PHE’s negative case-control study, which has not been peer reviewed, compared rates of coinfection and estimated the impact on mortality. It looked at 19 256 people who were tested for both flu and SARS-CoV-2 from 20 January to 25 April 2020.

It found 58 people with coinfection, among whom the mortality rate was 43.1% (25). Of those who died, 80% (20) were aged over 70.

“Interaction effect”

The odds of death were 2.27 times as high (95% confidence interval 1.23 to 4.19) as in people with SARS-CoV-2 alone and were 5.92 times (3.21 to 10.91) the odds in people with neither flu nor SARS-CoV-2. The authors said that this suggested “possible synergistic effects” in coinfected people.

The risk of testing positive for SARS-CoV-2 was 58% lower among flu positive cases. PHE said that this was consistent with recent findings from New York, where under 3% of people testing positive for SARS-CoV-2 had coinfection with flu, whereas 13% of those testing negative for SARS-CoV-2 were flu positive.2

PHE’s study incorporated intensive care admission and ventilator use as additional indicators of severe disease. When combining ventilator use or death into a composite variable, the odds of death were 6.43 times greater in people with coinfection (3.61 to 11.47) than in those with neither virus. And when combining intensive care admission or death into a composite variable, the odds of death were 6.33 times greater in people with coinfection (3.57 to 11.23) than in those with neither virus.

The authors said that this showed strong evidence of an interaction effect when compared with the two viruses acting independently. But the findings could not distinguish between a reduced risk of SARS-CoV-2 in people first infected with flu or vice versa.

Flu protection

PHE said longstanding evidence showed that being infected with one respiratory virus meant that people were less likely to be infected with another in the short term. But it said that more research was needed to understand the relation between flu and SARS-CoV-2 because flu came early last winter, so the two did not overlap much.
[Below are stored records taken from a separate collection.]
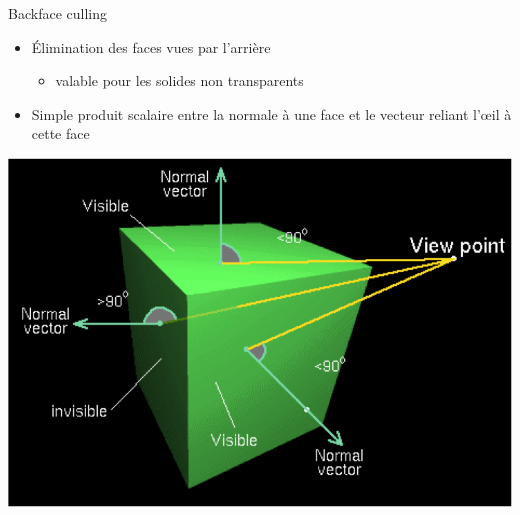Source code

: \begin{frame}{Backface culling}
\begin{itemize}
\item Élimination des faces vues par l'arrière
\begin{itemize}
\item valable pour les solides non transparents
\end{itemize}
\item Simple produit scalaire entre la normale à une face et le vecteur reliant l'\oe il à cette face
\end{itemize}
\begin{center}
\includegraphics[height=.5\textheight]{figs/bfc.png}
\end{center}
\end{frame}
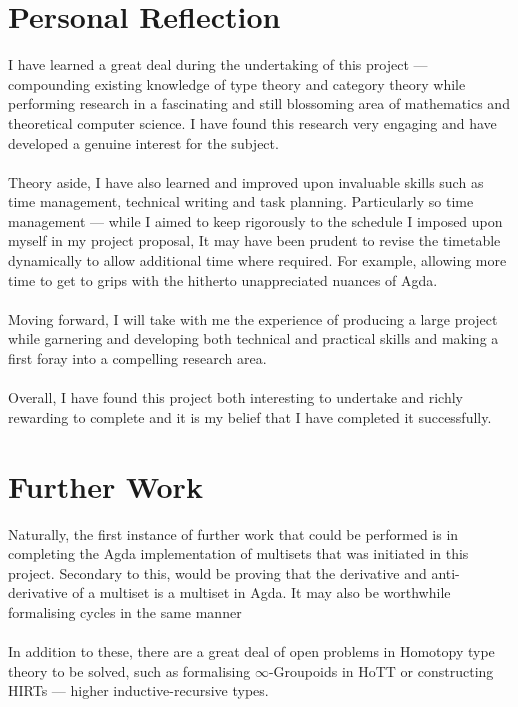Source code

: \documentclass[12pt]{report}
\begin{document}
\section{Personal Reflection}
I have learned a great deal during the undertaking of this project --- compounding existing knowledge of type theory and category theory while performing research in a fascinating and still blossoming area of mathematics and theoretical computer science. I have found this research very engaging and have developed a genuine interest for the subject.\\
\\
Theory aside, I have also learned and improved upon invaluable skills such as time management, technical writing and task planning. Particularly so time management --- while I aimed to keep rigorously to the schedule I imposed upon myself in my project proposal, It may have been prudent to revise the timetable dynamically to allow additional time where required. For example, allowing more time to get to grips with the hitherto unappreciated nuances of Agda.\\
\\
Moving forward, I will take with me the experience of producing a large project while garnering and developing both technical and practical skills and making a first foray into a compelling research area.\\ 
\\
Overall, I have found this project both interesting to undertake and richly rewarding to complete and it is my belief that I have completed it successfully.

\section{Further Work}
Naturally, the first instance of further work that could be performed is in completing the Agda implementation of multisets that was initiated in this project. Secondary to this, would be proving that the derivative and anti-derivative of a multiset is a multiset in Agda. It may also be worthwhile formalising cycles in the same manner \\
\\
In addition to these, there are a great deal of open problems in Homotopy type theory to be solved, such as formalising  $\infty$-Groupoids in HoTT or constructing HIRTs --- higher inductive-recursive types. 


\cleardoublepage
{}
{}
\end{document}
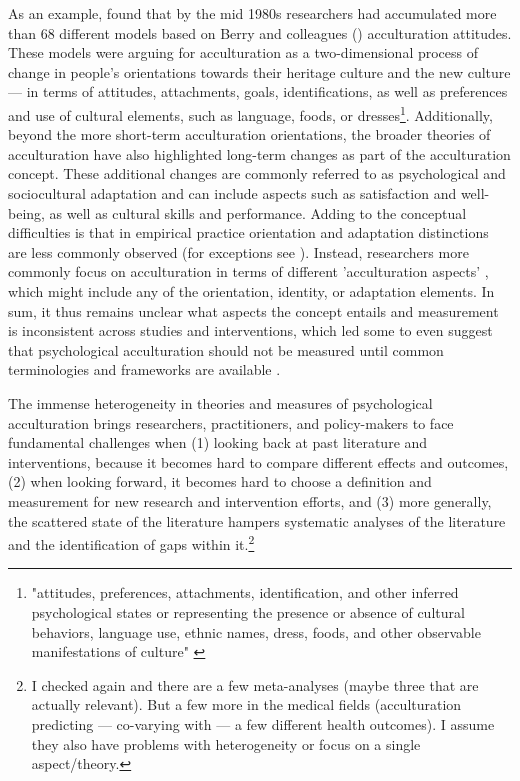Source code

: \documentclass[nobib]{tufte-handout}
\begin{document}
As an example, \citet{Rudmin2003a} found that by the mid 1980s researchers had accumulated more than 68 different models based on Berry and colleagues (\citeyear{Berry1997b, Berry2003}) acculturation attitudes. These models were arguing for acculturation as a two-dimensional process of change in people's orientations towards their heritage culture and the new culture --- in terms of attitudes, attachments, goals, identifications, as well as preferences and use of cultural elements, such as language, foods, or dresses\footnote{"attitudes, preferences, attachments, identification, and other inferred psychological states or representing the presence or absence of cultural behaviors, language use, ethnic names, dress, foods, and other observable manifestations of culture" \citep[][p. 3]{Rudmin2003a}}. Additionally, beyond the more short-term acculturation orientations, the broader theories of acculturation have also highlighted long-term changes as part of the acculturation concept. These additional changes are commonly referred to as psychological and sociocultural adaptation \citep{Searle1990, Ward2001, Berry2003} and can include aspects such as satisfaction and well-being, as well as cultural skills and performance. Adding to the conceptual difficulties is that in empirical practice orientation and adaptation distinctions are less commonly observed (for exceptions see \citealp{ICSEYteam2006, Berry2006b, TeLindert2008a}). Instead, researchers more commonly focus on acculturation in terms of different 'acculturation aspects' \citep{Arends-Toth2006a}, which might include any of the orientation, identity, or adaptation elements. In sum, it thus remains unclear what aspects the concept entails and measurement is inconsistent across studies and interventions, which led some to even suggest that psychological acculturation should not be measured until common terminologies and frameworks are available \citep{Escobar2000}.

 The immense heterogeneity in theories and measures of psychological acculturation brings researchers, practitioners, and policy-makers to face fundamental challenges when (1) looking back at past literature and interventions, because it becomes hard to compare different effects and outcomes, (2) when looking forward, it becomes hard to choose a definition and measurement for new research and intervention efforts, and (3) more generally, the scattered state of the literature hampers systematic analyses of the literature and the identification of gaps within it.\footnote{I checked again and there are a few meta-analyses (maybe three that are actually relevant). But a few more in the medical fields (acculturation predicting --- co-varying with --- a few different health outcomes). I assume they also have problems with heterogeneity or focus on a single aspect/theory.}
\end{document}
Yvonne Doyle, medical director of PHE, told the briefing, “There is some evidence to suggest that flu and covid and other viruses may compete with each other. [But] if you get both, you are in some serious trouble. And the people who are most likely to get both may be the very people that can least afford to.”

Doyle said that PHE’s data provided “an important signal” about the need for people to protect themselves against flu this year.

She said, “Most of the [other] studies on flu and covid are case reports and may be subject to publication bias, but this particular piece of work looked at death records, hospitalisation records, and infection records from laboratories. So, we are pretty confident that it reflects what actually had happened.

“This campaign will reinforce the importance of taking flu seriously this year and not being complacent about that.”

Footnotes

  • Correction: PHE alerted us to an error in the preprint cited. The risk of testing positive for SARS-CoV-2 was actually 58% lower among flu positive cases, not 68%. We corrected this on 25 September 2020.